HDD failure, partial file loss, a way to trigger an audit/repair?

Dear fellow SNO’s,

This week I have been graced with two failing hard drives affecting two nodes. I’m working to pull off as much data as possible, and it looks like optimistically I’ll still have some file loss. Like a few gigabytes per terabyte.

(I’m using the traditional piecesstore, so we’re talking millions of files).

Old threads have indicated that there’s nothing to be done, but just in case: is there any way I can trigger an audit or repair process when my nodes come back online? Something to report back to the satellite what files actually exist and which don’t?

It would be nice for two purposes:

  1. Selfishly, maybe a way to avoid node disqualification

  2. Altruistically, a way to inform the network that of the 30 shards of data it had for a file, it’s really only 29 now and to trigger the repair process.

Otherwise, my gameplan is to YOLO it and bring the nodes back on line and just see if they get disqualified over several days.

(as an aside, if anyone knows a way to attempt to recover files off a ZFS drive that won’t even mount any more, let me know!

No, there is no way to trigger audit of the whole repository – audit is already running as fast as possible.

I would not worry about this at all – network fully expects some bits to rot.

What does it mean? Just one drive? or an array? Are all members present?

1 Like

No.

If you cannot recover the files on your end, then that’s the only way.

I think with a couple GB per TB gone you’ll likely still pass audit checks.

1 Like

Yeah you’ll probably take a small audit hit: but I bet you’ll still be fine. As most data eventually gets deleted… your score can still improve as it goes away and gets replaced.

Yes, literally just one drive. I was operating it as a single independent drive for the node, it just happened to be ZFS. And now it has only a fleeting ability to be brought online.

The other failing, (also independent), drive seems to be doing a good enough job of letting me migrate the data off, but that will take another couple days to finish.

Off-topic: but I can understand SNOs who use parity configs for their nodes. Sure, Storj and their customers may not need it… but it can take years to grow a node: losing one and starting again is painful. The risk isn’t actually that space taken by parity limits your earnings: since so few disks fill.

1 Like

What is output of “zpool status” and “zpool import”?
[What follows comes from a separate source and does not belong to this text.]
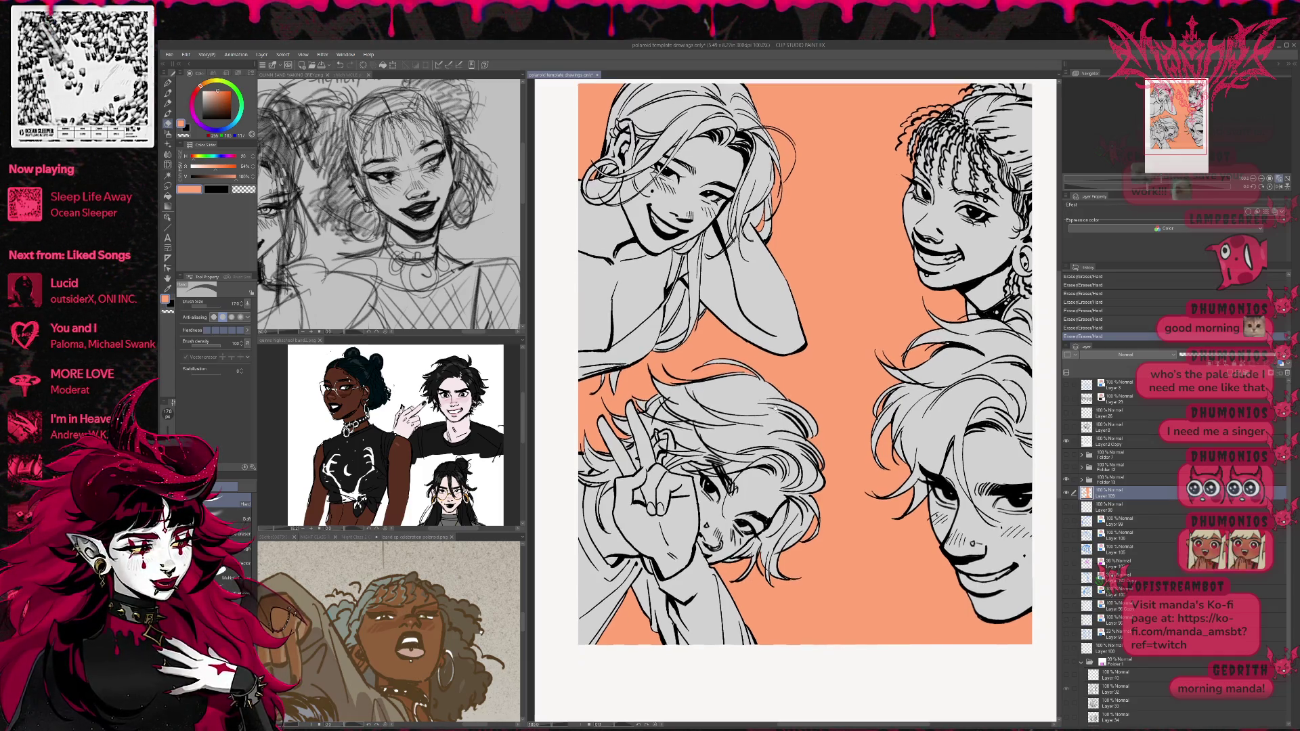
scroll(792, 399, right, 5)
scroll(720, 399, up, 4)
Since the drive is failing, use ddrescue to copy it in its entirety to another, good, drive. Copying as image should be fast (other than the spots where the bad sectors are), faster than copying individual files anyway.

After that, you can try mounting it and copying the files somewhere else.

2 Likes

I had to replace like 10 disks out of 100 so far. No node was lost. So I would say don’t double your disk costs, just watch smart reports and start migration early.

right now I’ve got both drives mounted read only becuase they are just in rough shape

pool: MDD14TBstate: ONLINEstatus: One or more devices has experienced an error resulting in datacorruption. Applications may be affected.action: Restore the file in question if possible. Otherwise restore theentire pool from backup.see: scan: resilvered 2.11M in 00:00:03 with 0 errors on Sun Aug 17 15:54:12 2025config:

NAME STATE READ WRITE CKSUM

MDD14TB ONLINE 0 0 0

8d5e9ffc-c152-4d67-aa69-2053a00cce20 ONLINE 36 0 43.5K

 cache

wwn-0x5000cca08c028620-part9 ONLINE 0 0 0

errors: 7564 data errors, use ‘-v’ for a list

That’s not too bad. I would run scrub. (You can image the disk beforehand if you want to be ultra safe).

Are you sure this is a disk failure and not cabling/port/hba? Anything interesting in system messages?

Over what period of time?

But I agree, modern (this century) disks are not designed to be used standalone.

2 Likes

Oh dmesg is spamming ALL SORTS of errors on these. I thought my old HBA was giving problems, so I recently swapped HBA and SAS breakout cables. Problem got worse. Then I changed to using SATA cables plugged into motherboard (and a different power cable), problem got worse.

After I migrate what I can while plugged in to the server I’ll probably try a USB enclosure and see if anything new happens.

Power Supply issue?

1 Like

Did you read out smart Infos from your hard drives? Most often these show if they are the problem. If they have a high amount of reallocated sectors and/or other errors, most often the drives themselves are failing. This is most often the first thing I do, if I have problems with my drives. And most often I was able the find the defective one pretty fast

Roughly 4 years.

BTW: The 100 are a mix of Seagate, WD and Toshiba of different size. The failed 10 are all 18 TB Toshiba.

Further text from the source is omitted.